La recolección del Melón de La Mancha se realiza de forma escalonada, ya que la floración es sucesiva y la madurez de los frutos no llega al mismo tiempo. El momento óptimo de corte depende de varios factores, como la coloración, el grado de marchitez del pedúnculo, la elasticidad de la parte inferior del fruto, el amarillamiento de la zona de apoyo o el sonido macizo y grave que presenta el melón cuando está en su punto.

La cosecha comienza con la corta, que también se realiza manualmente. Los frutos se depositan a lo largo de las hileras y después se cargan en remolques o box-palet acondicionados para evitar golpes y lesiones durante el transporte.

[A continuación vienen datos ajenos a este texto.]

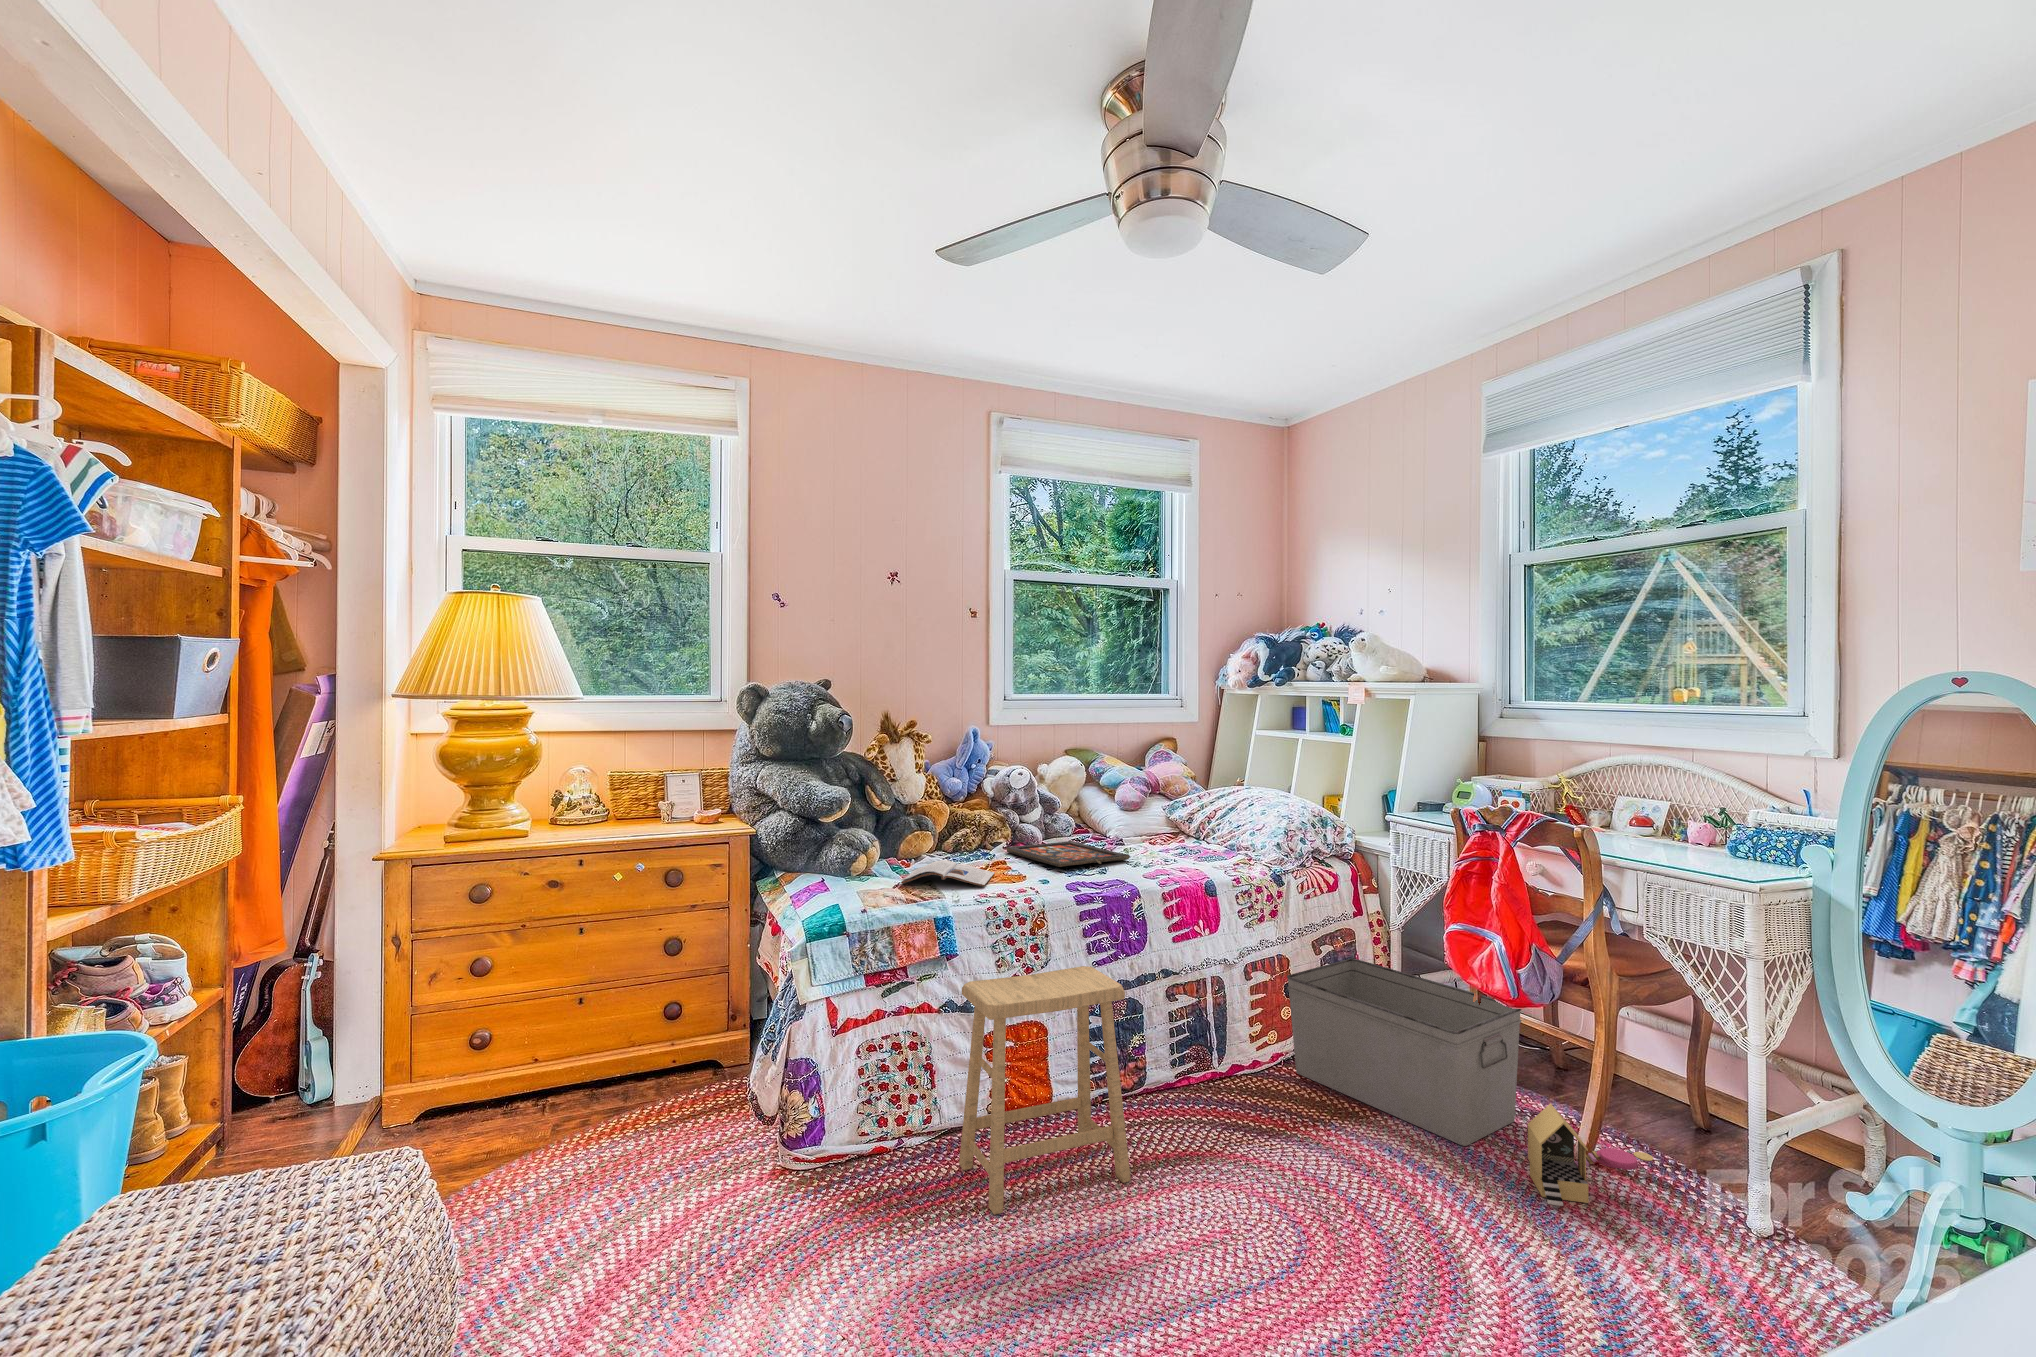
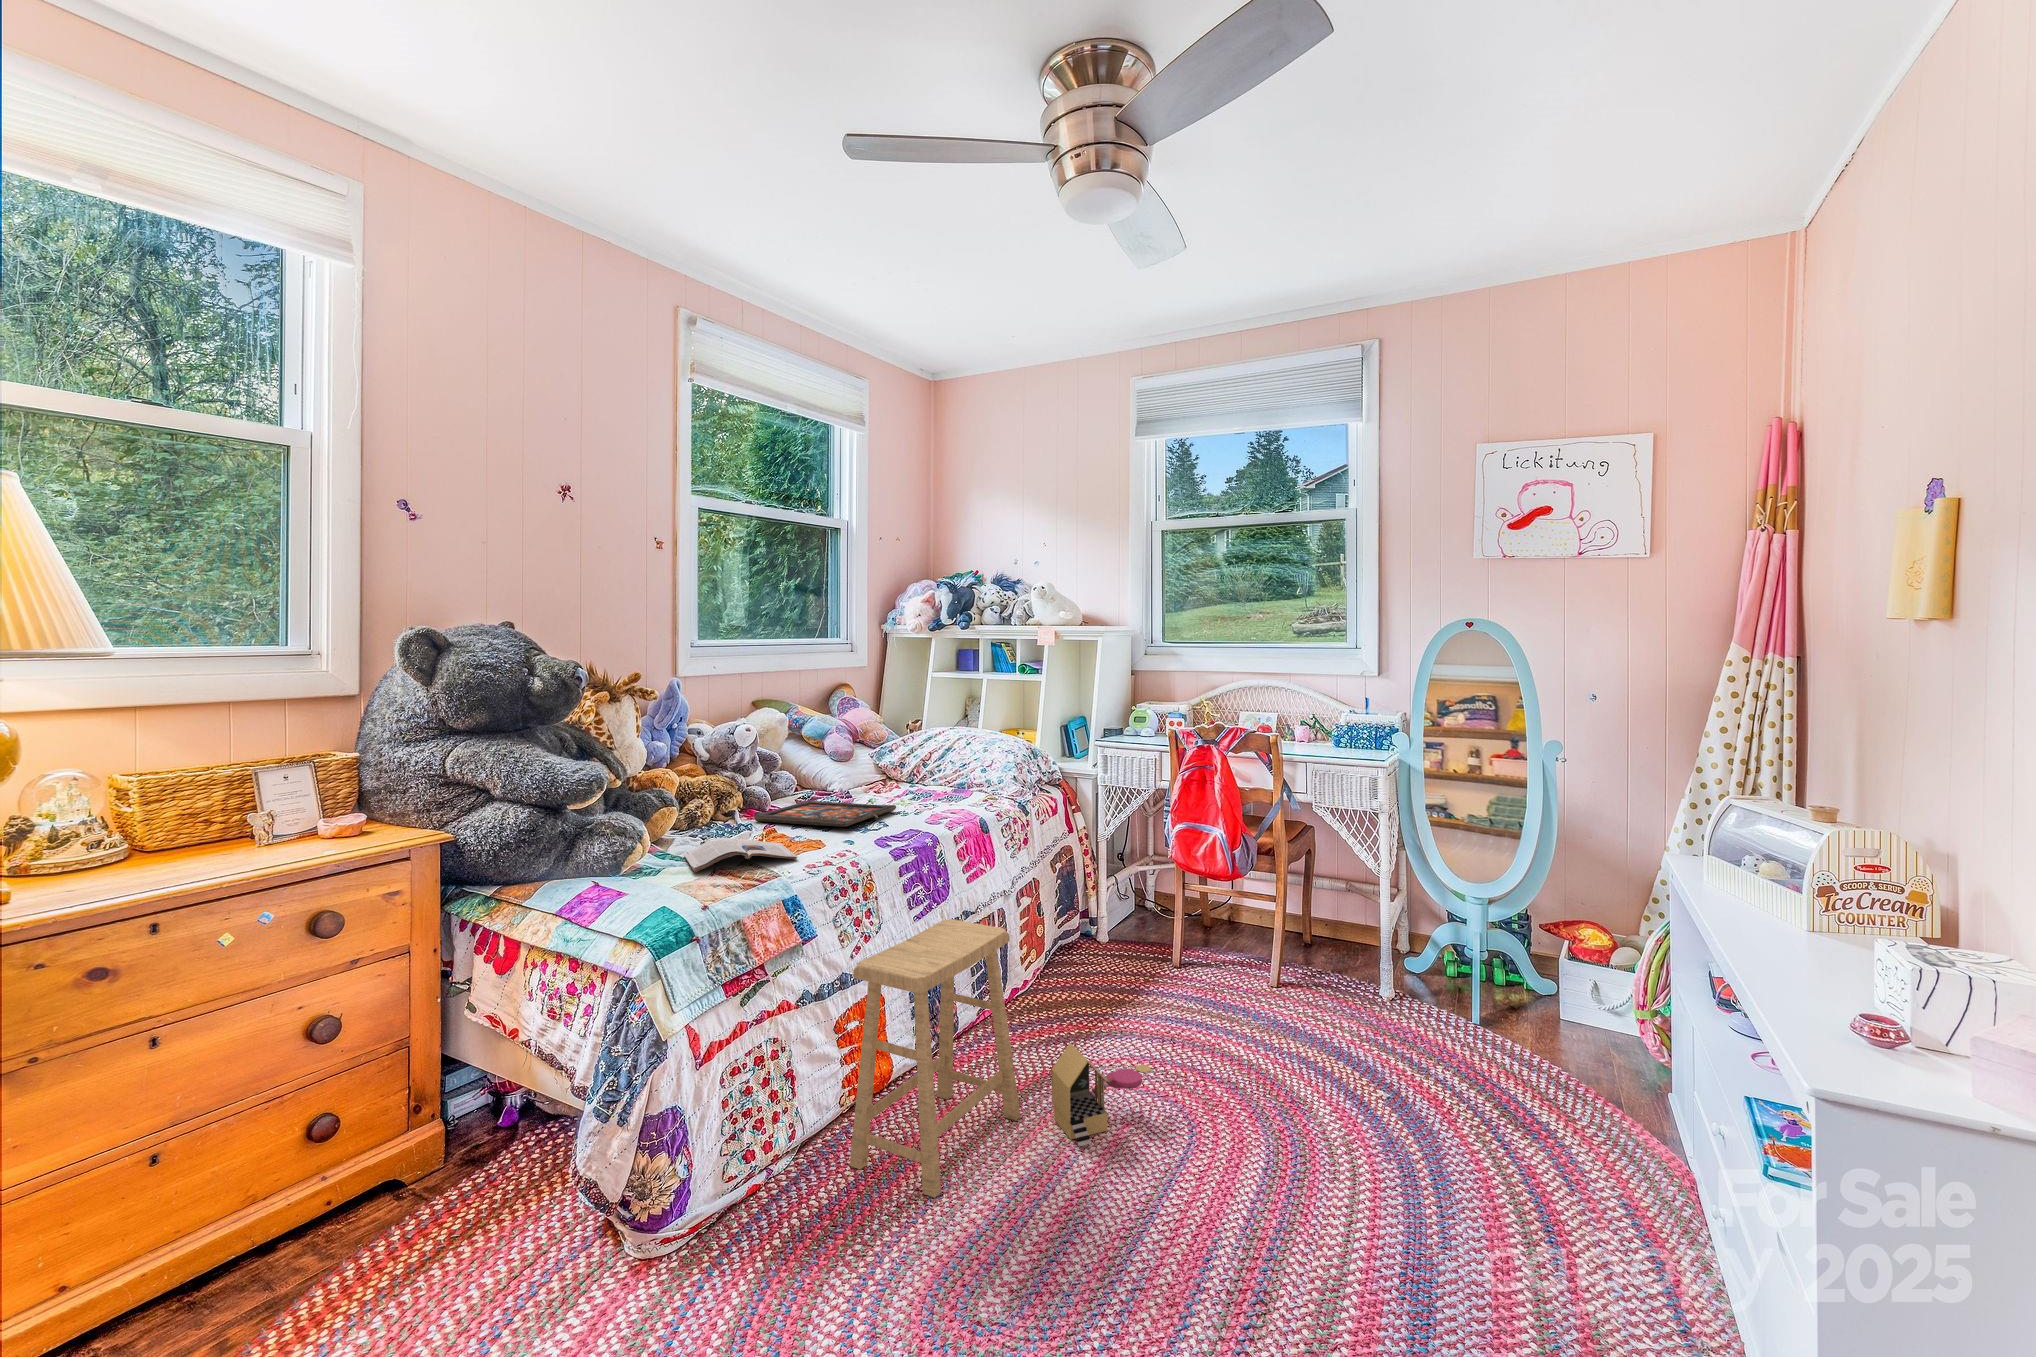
storage bin: present [1287,958,1521,1146] -> none [1047,871,1224,1000]
toy house: present [1527,1103,1653,1206] -> present [1051,1043,1151,1146]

La frecuencia de recolección varía según la temperatura. Con tiempo cálido puede realizarse dos o tres veces por semana, mientras que con temperaturas más bajas puede reducirse a una vez por semana. La campaña suele iniciarse a mediados de julio y finalizar en octubre, con producciones medias que oscilan, según la época de plantación y la variedad, entre 25.000 y 50.000 kilos por hectárea.

Un sello para diferenciar origen y calidad

El etiquetado de los melones amparados debe incluir la mención Indicación Geográfica Protegida Melón de La Mancha o I.G.P. Melón de La Mancha, lo que permite al consumidor identificar el producto protegido y diferenciarlo de otros melones presentes en el mercado.

Esta identificación resulta especialmente importante en un contexto cada vez más competitivo. El sello IGP protege un origen, una forma de producción y unas características concretas. No todo melón cultivado en Castilla-La Mancha es Melón de La Mancha IGP: para llevar esta mención debe proceder de la zona delimitada y cumplir los requisitos establecidos.

En un verano marcado por los cambios en los hábitos de consumo y por la competencia de otras frutas como la sandía, el Melón de La Mancha mantiene su valor como producto tradicional, de calidad y con una fuerte vinculación al territorio. Detrás de cada pieza hay meses de preparación, trabajo manual y conocimiento agrícola acumulado durante generaciones.

Por eso, el Melón de La Mancha no es solo un producto de temporada. Es también una forma de entender la agricultura manchega: paciente, exigente y profundamente ligada a una tierra seca, difícil y capaz de dar frutos de gran calidad.